Brizola retornou do exílio e venceu a primeira eleição direta para governador do estado, no Rio de Janeiro, em 1982. Os eleitores, na verdade, deram o troco na ditadura.
Brizola governou basicamente a cidade do Rio de Janeiro voltado para as favelas e com uma marca criada na educação pelo Vice-Governador Darcy Ribeiro: a presença dos alunos pobres nas escolas o dia todo. Brizola criou a educação de tempo integral e os Centros Integrados de Educação Pública, CIEP’s, que volta aqui e ali, sem muito brilho, na retórica das campanhas eleitorais. Collor fez graça nesse campo, como graça também fizeram Eduardo Paes e Pedro Paulo com as tais “Escolas do Amanhã”.
As classes média e rica do Rio de Janeiro, sempre representadas na comunicação, pelo Sistema Globo de jornal, rádio e TV, não gostaram nada da novidade criada pelo Brizola. De 1982 a 1985, os prefeitos das capitais eram nomeados pelos governadores. O prefeito nomeado por Brizola no dia da posse no governo do estado, 15 de março de 1983, renunciou em dezembro. Brizola, então, escolheu Marcello Alencar.

Linhas fornecidas:
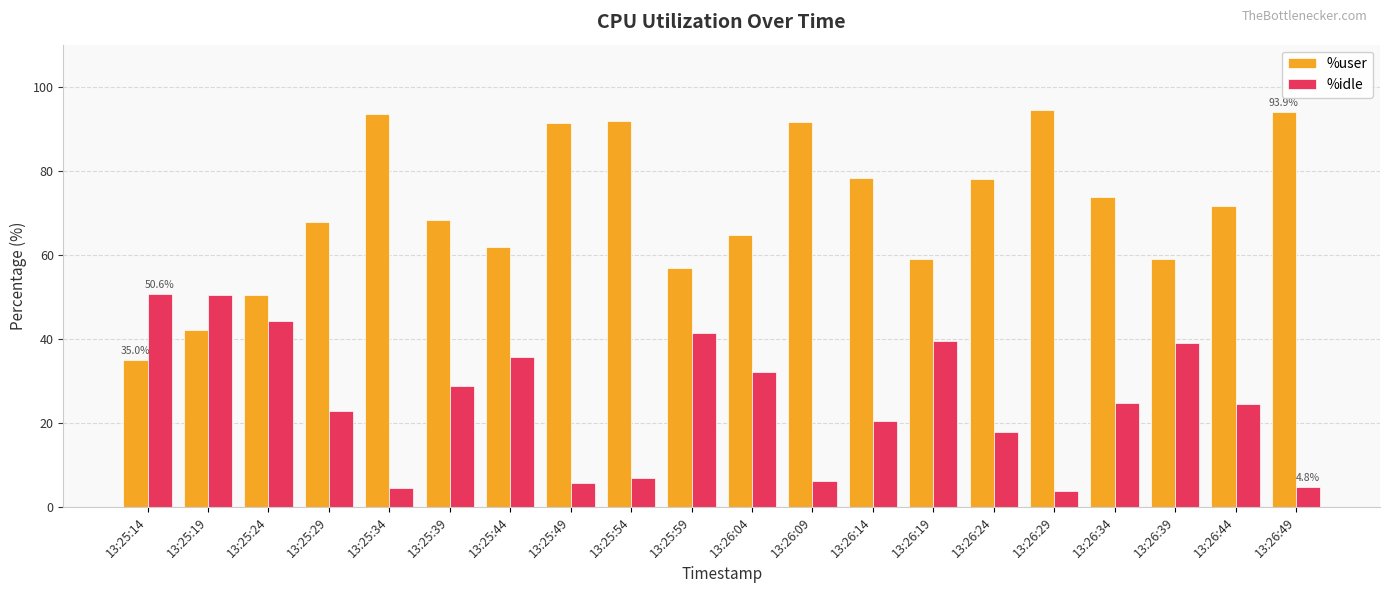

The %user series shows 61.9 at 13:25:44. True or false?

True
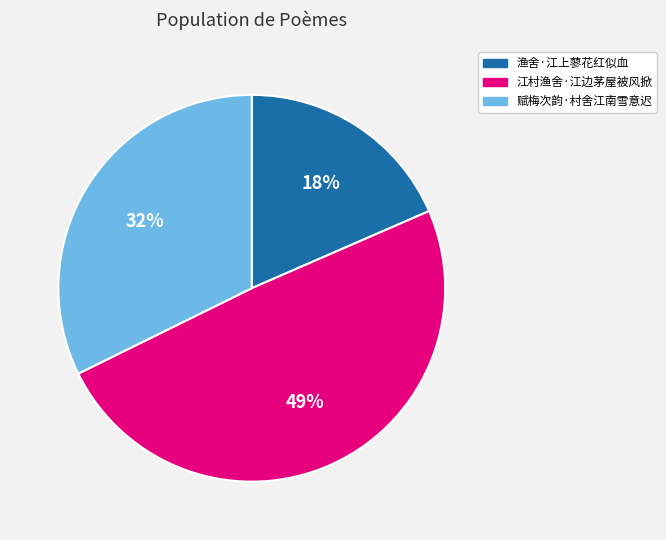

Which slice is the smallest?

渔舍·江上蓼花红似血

...

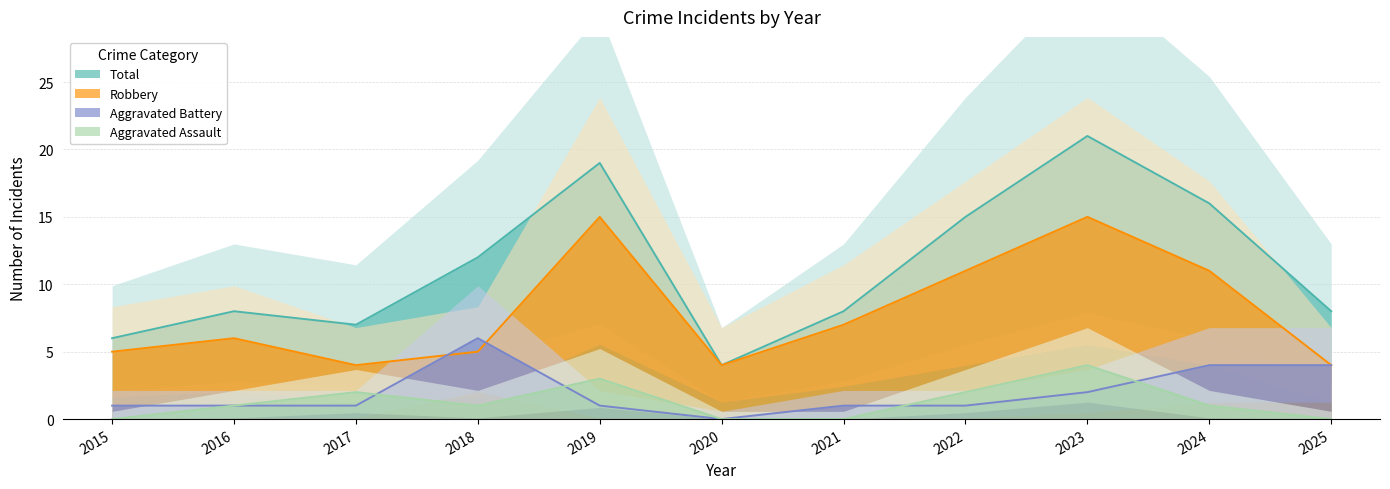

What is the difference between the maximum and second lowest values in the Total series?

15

Complete o seguinte:
(A) No texto sobre o governo de Brizola, quem ele escolheu depois que o prefeito nomeado renunciou?
(B) Liste todas as pessoas mencionadas pelo nome no texto sobre o governo de Brizola.
(C) Prossiga com o texto sobre o governo de Brizola a partir da última frase apresentada.

Respostas das tarefas:
(A) Marcello Alencar.

(B) Brizola, Darcy Ribeiro, Collor, Eduardo Paes, Pedro Paulo e Marcello Alencar.

(C)
Na primeira eleição direta para Prefeito do Rio, as classes média e rica enfrentaram, divididas, o candidato do Brizola, Saturnino Braga e o tal compromisso deles com as favelas. Foram 17 contra 1. Brizola e a tese dele de defesa dos pobres venceu. Saturnino não foi feliz e pouco tempo depois, passou o vexame de declarar a falência do município.
Entramos em 1986. Por compreender que divididas elas seriam eternamente derrotadas pelo Brizola, que tinha um eleitorado consolidado na faixa de 33 a 35%, as forças políticas que o rejeitavam, uniram-se, num arco de alianças que ninguém acreditava possível. A rejeição das classes média e alta ao Brizola foi o estímulo da união. Brizola não pôde, ele mesmo concorrer, porque a legislação não permitia. Então, apresentou-se com a candidatura do seu vice-governador, Darcy Ribeiro, que bateu 35% votos. Moreira Franco venceu com 49%.
Mesmo assim, em 1988, o candidato do Brizola, Marcello Alencar, venceu a eleição para a Prefeitura do Rio, com 32% dos votos, porque as classes média e alta novamente se dividiram: 14 contra 1. O PT, com Jorge Bittar, tinha fortes laços com a classe média e alta e passava longe das propostas socializantes de Brizola.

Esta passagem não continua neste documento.